##### Extrait du document #####
John Brown (1800-1859)

John Brown, antiesclavagiste radical, n’avait pas d’origines africaines connues.

Traumatisé dès son enfance pour avoir assisté à des violences infligées à un esclave, il consacra sa vie à la cause abolitionniste après l’assassinat, en 1837, d’un ami qui partageait ses idées.

En 1847, après avoir rencontré Frederick Douglass, Brown se rapprocha de la communauté afro-américaine et vécut dans une ferme de l’État de New York.

À partir de 1855, Brown, aidé de ses 5 fils, opte pour l’action violente et s’installe au Kansas, alors État embryonnaire (formé en 1854) où les réfugiés français esclavagistes de Saint-Domingue étaient nombreux.

Les partisans et les adversaires de l’esclavage en étaient venus à la lutte armée (la loi étant floue sur la question).

Les esclavagistes, les Border Ruffians, venus du Missouri, avaient levé une milice.

Brown et ses fils les combattirent.

En 1856, à Pottawatomie Creek, Brown sabre 5 colons esclavagistes.

La même année, lors de la bataille d’Osawatomie, Brown défend un village contre 400 assaillants.
#####
## Présentation de l'exercice
Réécrivez plus brièvement le paragraphe du texte sur John Brown qui commence par « À partir de 1855 », en gardant ses faits principaux. Les lignes ci-dessous forment un ensemble distinct du texte sur John Brown.
##### Données fournies #####
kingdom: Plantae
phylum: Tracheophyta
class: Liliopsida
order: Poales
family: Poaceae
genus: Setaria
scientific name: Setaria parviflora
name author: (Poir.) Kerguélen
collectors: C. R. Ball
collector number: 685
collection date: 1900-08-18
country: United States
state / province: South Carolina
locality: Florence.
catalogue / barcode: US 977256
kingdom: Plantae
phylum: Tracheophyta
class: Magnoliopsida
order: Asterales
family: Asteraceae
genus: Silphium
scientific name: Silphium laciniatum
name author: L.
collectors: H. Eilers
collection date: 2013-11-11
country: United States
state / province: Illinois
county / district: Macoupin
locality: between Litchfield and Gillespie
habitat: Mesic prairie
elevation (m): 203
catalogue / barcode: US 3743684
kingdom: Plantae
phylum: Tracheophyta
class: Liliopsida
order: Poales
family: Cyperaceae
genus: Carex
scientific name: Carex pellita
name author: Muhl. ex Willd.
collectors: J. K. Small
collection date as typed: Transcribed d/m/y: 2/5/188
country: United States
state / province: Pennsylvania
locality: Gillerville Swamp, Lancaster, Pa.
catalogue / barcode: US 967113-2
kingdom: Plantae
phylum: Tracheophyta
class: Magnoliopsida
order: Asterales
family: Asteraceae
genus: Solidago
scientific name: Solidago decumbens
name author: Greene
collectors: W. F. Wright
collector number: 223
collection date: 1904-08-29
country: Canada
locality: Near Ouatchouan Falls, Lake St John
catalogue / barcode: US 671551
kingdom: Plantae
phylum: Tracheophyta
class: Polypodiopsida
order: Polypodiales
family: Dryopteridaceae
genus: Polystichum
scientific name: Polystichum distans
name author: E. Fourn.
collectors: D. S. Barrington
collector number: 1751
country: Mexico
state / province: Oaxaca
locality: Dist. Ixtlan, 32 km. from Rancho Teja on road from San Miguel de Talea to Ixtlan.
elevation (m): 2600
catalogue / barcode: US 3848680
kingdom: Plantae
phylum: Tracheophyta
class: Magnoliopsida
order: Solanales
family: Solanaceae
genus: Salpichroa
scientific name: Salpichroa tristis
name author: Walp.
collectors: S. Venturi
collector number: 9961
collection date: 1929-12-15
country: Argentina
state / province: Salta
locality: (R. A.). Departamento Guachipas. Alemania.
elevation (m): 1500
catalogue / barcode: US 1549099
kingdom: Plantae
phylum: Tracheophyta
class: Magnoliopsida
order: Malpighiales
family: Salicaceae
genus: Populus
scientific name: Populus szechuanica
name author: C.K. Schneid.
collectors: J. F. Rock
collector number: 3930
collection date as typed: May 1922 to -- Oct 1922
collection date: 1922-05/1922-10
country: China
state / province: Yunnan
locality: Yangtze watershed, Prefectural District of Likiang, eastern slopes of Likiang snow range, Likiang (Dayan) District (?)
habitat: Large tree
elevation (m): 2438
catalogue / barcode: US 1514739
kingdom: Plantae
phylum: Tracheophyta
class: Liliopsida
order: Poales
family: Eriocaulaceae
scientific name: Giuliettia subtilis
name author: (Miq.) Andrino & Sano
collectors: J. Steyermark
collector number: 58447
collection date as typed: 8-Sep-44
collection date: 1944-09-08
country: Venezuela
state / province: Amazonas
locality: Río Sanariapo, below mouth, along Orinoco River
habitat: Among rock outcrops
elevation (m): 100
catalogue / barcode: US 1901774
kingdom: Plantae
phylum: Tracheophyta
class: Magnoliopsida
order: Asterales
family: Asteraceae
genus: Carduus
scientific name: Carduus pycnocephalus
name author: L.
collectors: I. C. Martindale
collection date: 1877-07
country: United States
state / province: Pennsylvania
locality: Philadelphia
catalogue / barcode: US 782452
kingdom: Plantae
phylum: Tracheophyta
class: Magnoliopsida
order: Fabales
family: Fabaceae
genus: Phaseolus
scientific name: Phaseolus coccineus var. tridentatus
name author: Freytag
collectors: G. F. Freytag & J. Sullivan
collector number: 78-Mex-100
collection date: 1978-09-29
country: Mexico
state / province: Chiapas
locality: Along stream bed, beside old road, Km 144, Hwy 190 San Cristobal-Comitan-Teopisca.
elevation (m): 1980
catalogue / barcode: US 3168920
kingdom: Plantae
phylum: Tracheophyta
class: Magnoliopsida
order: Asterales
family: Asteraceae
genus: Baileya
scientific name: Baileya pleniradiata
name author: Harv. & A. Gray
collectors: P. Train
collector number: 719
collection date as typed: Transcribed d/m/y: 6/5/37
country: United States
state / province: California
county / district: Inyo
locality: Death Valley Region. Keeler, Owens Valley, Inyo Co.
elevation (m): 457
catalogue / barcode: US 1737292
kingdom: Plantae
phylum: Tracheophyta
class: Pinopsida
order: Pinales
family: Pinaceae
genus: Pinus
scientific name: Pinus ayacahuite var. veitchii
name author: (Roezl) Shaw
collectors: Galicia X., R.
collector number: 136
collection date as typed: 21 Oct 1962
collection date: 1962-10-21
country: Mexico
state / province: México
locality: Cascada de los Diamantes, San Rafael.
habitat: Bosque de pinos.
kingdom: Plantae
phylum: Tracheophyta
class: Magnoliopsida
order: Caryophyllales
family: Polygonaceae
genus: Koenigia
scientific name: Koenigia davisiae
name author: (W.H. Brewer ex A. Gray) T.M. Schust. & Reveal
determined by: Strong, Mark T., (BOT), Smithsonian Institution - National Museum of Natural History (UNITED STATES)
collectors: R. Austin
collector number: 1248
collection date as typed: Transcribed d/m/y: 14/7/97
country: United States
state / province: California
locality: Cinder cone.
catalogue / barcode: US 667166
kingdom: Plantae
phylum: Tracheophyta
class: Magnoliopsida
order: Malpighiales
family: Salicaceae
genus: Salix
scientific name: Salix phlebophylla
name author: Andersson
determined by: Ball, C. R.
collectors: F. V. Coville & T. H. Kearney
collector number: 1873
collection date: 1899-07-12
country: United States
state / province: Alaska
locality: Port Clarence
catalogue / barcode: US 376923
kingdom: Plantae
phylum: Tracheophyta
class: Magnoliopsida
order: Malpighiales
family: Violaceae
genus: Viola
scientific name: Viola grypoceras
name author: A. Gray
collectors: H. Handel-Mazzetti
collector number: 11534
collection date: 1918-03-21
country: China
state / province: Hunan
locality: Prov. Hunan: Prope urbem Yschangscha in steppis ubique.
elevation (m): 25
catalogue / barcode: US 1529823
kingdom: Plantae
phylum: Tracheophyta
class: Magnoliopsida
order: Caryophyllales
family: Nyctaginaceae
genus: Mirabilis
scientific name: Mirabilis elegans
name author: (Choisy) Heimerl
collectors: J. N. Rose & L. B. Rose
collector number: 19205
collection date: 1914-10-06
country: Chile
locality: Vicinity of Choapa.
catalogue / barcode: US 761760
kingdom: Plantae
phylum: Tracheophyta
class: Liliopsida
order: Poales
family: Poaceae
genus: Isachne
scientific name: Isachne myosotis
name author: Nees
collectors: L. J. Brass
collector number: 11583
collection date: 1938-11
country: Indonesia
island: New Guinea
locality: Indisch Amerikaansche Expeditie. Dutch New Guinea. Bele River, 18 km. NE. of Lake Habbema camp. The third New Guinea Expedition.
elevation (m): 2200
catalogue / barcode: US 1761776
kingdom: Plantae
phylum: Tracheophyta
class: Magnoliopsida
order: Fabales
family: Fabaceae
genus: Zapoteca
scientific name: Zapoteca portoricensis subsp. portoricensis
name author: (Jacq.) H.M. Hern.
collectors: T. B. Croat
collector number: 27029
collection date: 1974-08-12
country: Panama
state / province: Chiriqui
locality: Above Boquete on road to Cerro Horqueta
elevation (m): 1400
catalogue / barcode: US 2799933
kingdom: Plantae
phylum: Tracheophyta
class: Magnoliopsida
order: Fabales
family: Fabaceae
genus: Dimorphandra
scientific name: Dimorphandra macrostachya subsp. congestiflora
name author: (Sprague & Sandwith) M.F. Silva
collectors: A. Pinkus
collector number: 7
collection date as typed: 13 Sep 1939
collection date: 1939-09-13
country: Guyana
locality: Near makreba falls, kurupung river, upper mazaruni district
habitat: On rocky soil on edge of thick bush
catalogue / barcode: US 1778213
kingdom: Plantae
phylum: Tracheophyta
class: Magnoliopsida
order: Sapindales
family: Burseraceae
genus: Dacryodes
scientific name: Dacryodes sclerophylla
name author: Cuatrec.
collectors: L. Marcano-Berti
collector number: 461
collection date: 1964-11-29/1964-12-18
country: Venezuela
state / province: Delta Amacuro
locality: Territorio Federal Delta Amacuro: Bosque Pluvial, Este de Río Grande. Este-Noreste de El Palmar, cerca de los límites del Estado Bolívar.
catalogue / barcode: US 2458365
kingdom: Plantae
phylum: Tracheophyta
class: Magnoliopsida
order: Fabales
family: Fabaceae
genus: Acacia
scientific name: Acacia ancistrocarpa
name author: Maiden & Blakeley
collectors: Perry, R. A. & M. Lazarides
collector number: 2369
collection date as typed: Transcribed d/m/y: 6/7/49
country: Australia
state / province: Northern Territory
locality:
#####
## Réponse
Dès 1855, Brown et ses 5 fils choisissent la violence et s'installent au Kansas, État créé en 1854 où vivaient de nombreux réfugiés français esclavagistes de Saint-Domingue.